Belirleyici kriterin ne olduğuna dair elimizdeki muğlak verilerden hareketle, erken bir çıkarım olduğunu da kabul etmekle birlikte, değerlendirmemiz şöyledir.
- Kimin kimin mülteci olarak kabul edileceğini kimin mülteci olarak kabul edilmeyeceğini belirleyen asıl kriter modernitenin bizzat kendisidir. Modernite kendi varlığını ve üstünlüğünü temellendirmek için öylesine güçlü bir “öteki” kavramı üretmiştir ki, tüm dünyayı kuşatan etki alanı içerisinde, kanaatleri belirlemek konusunda hafife alınmayacak düzeyde keskin ve katıdır. Öyle ki modernitenin belirlediği ötekiye modern dünyada yer yoktur. Varlık iddiasındaki tüm uluslar kendilerine, moderniteyi dikkate alarak çeki düzen vermek zorundadırlar. Modernitenin mimarı batı medeniyeti, kendi medeniyet kümesi içerisine hangi kültürleri kabul edip etmeyeceğini baştan belirlemiştir. Türkiye en başından beri batı medeniyeti kümesi içerinde kabul edilmeyen, buna karşın en başından beri batı medeniyetinin içinde yer almak için canhıraş gayret gösteren bir ülkedir. Batı medeniyetinin içerisinde yer alma çabası öylesine içselleştirilmiştir ki, her bir vatandaşını neyi beğenip neyi beğenmeyeceğini, neyi nasıl değerlendirip nasıl değerlendirmeyeceği, kimi kendisinden sayıp kimi kendisinden saymayacağı konusunda etkili bir şekilde formatlamıştır. Dolayısıyla hangi kültürü kabul edip hangisini dışlayacağı konusuna tereddüt etmez. Modernitenin belirlediği kalıba uyanlar kabul edilir, uymayanlar dışlanır. İltica talebi beyaz, seküler, batılı ve modern bir kültürden geliyorsa sorun yoktur, talep yanık tenli, dindar, doğulu ve çağdışı bir kültürden geliyorsa reddedilecektir. Her şeye rağmen, Türkiyenin uyguladığı mülteci politikası kısa vadede, batıya düzensiz göçü engellemesi bakımından Batının işine yarıyor gibi görünsede, uzun vadede modernitenin tarif ettiği “öteki” algısının içini boşaltabilecek türden. Türkiye Suriyeli göçmenleri kabul ederek, modernitenin tarif ettiği “öteki” ile modern bir ülkede bir arada yaşanabildiğini göstermiştir. Elbette Batılıdan çok Batıcı modernlerimizi ikna ve dahası zaptetmek çok ta kolay olmamıştır.
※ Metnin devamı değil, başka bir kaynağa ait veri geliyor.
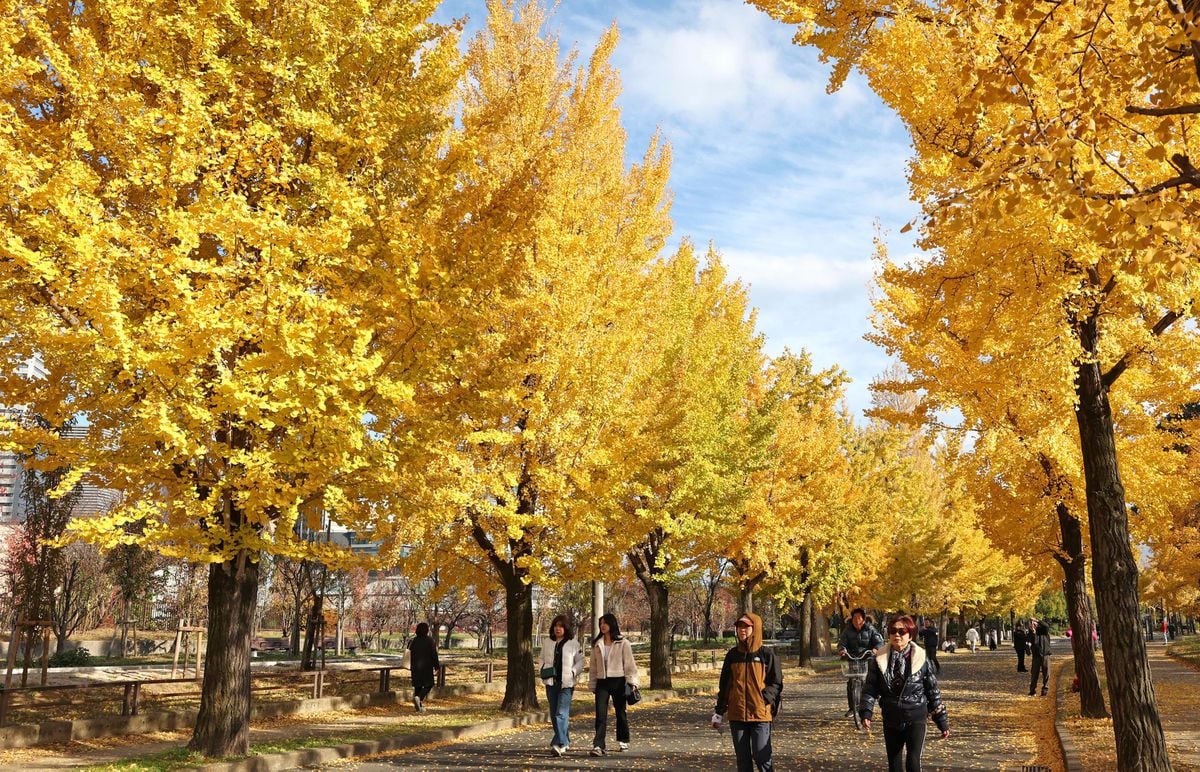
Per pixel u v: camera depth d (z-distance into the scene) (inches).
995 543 613.6
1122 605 316.2
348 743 429.7
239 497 328.2
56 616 1111.6
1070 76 224.4
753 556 964.0
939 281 363.6
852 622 533.0
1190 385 460.1
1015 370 354.0
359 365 321.1
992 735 466.9
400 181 398.0
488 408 495.8
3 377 346.0
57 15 359.3
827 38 299.3
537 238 524.4
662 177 668.7
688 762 394.6
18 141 318.0
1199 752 357.4
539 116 567.8
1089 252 290.0
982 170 217.2
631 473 599.5
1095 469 335.9
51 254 314.3
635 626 2647.6
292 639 1473.9
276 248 312.8
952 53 281.3
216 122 354.0
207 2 321.4
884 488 1637.6
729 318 902.4
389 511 422.9
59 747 425.4
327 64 351.6
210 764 358.0
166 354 303.0
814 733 494.3
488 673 808.9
Öyle ki “Suriyelileri gönderelim, Ukraynalıları alalım” düzeyinde çirkinleşmekten dahi kendilerini alamayan bu kitle son dönemlerde siyasi çıkar beklentileri ile iyiden iyiye cesaretlendirilmektedir.
- Bir çok farklı kültüre aynı anda ev sahipliği yapan ve tarihte de farklı kültürlerin huzur içinde bir aradalığını başarmış bir medeniyet birikimin varisi olarak Türkiye, kendisinden bekleneni ve yakışanı yaparak; tıpkı Arnavut, Pomak, Boşnak, Torbeş, Çerkez, Yahudi ve Polonyalı mültecilere kucak açtığı gibi Suriyeli göçmenlere de kucak açmıştır.
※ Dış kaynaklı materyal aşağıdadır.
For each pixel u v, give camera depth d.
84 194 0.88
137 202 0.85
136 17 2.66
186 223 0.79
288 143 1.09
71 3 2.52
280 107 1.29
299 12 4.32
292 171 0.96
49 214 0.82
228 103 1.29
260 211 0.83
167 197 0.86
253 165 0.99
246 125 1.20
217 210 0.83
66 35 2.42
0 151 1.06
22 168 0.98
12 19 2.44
- Suriyeli göçmenlerin demografik ve kültürel yapıyı değiştirebileceği hakkında oluşturulan algı gerçek bir tehdit değildir, ancak bu yapay tehdit algısını oluşturan odakların varlığı ve operasyon kabiliyetleri gerçek bir tehdittir. Yapay tehdit algısını besleyen söylemler belirli odaklar tarafından sürekli dolaşımda tutularak ortam uluslararası istihbarat örgütlerinin provakasyonuna açık ve hazır hale getirilmektedir.
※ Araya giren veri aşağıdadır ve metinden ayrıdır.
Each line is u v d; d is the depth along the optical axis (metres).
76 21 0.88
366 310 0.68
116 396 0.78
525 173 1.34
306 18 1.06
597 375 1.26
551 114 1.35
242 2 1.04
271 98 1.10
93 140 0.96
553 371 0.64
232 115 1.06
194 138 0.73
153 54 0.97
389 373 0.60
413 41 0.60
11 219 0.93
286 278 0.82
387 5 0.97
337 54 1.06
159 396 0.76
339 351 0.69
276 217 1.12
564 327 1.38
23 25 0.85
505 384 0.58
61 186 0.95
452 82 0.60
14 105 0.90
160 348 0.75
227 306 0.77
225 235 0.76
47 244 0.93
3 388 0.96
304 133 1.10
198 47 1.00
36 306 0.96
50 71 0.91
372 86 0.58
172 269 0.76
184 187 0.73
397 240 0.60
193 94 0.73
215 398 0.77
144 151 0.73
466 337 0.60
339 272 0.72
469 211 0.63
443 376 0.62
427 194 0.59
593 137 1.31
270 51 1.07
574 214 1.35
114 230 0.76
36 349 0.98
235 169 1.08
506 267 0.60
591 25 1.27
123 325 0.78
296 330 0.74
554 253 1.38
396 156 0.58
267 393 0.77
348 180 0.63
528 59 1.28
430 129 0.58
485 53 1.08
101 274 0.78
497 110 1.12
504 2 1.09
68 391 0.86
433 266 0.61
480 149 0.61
- İltica talebinde bulunan savaş mağdurlarını etnik ve dini aidiyetlerine, diline, kültürüne, geldiği coğrafyaya, mesleğine, dış görünüşüne göre ayrıştırmak insani bir tutum olmamakla birlikte Batı tipi bir reflekstir. Ancak bu anlaşılabilir bir durumdur zira Batının insani değerleri keşfetmesinin üzerinden yüz yıl dahî geçmemiştir. Henüz yolun çok başlangıcındaki Batının insani değerler hakkında Dünyaya anlatabilecek bir hikayesi oluşmamıştır. Batı, teknik mahareti ile kurduğu “medeniyeti” gerçekten yükseltmek istiyorsa, yüzünü Doğuya çevirmelidir.
- Batılıdan çok Batıcılarımız silkinip kendine gelmeli, özüne dönmelidir.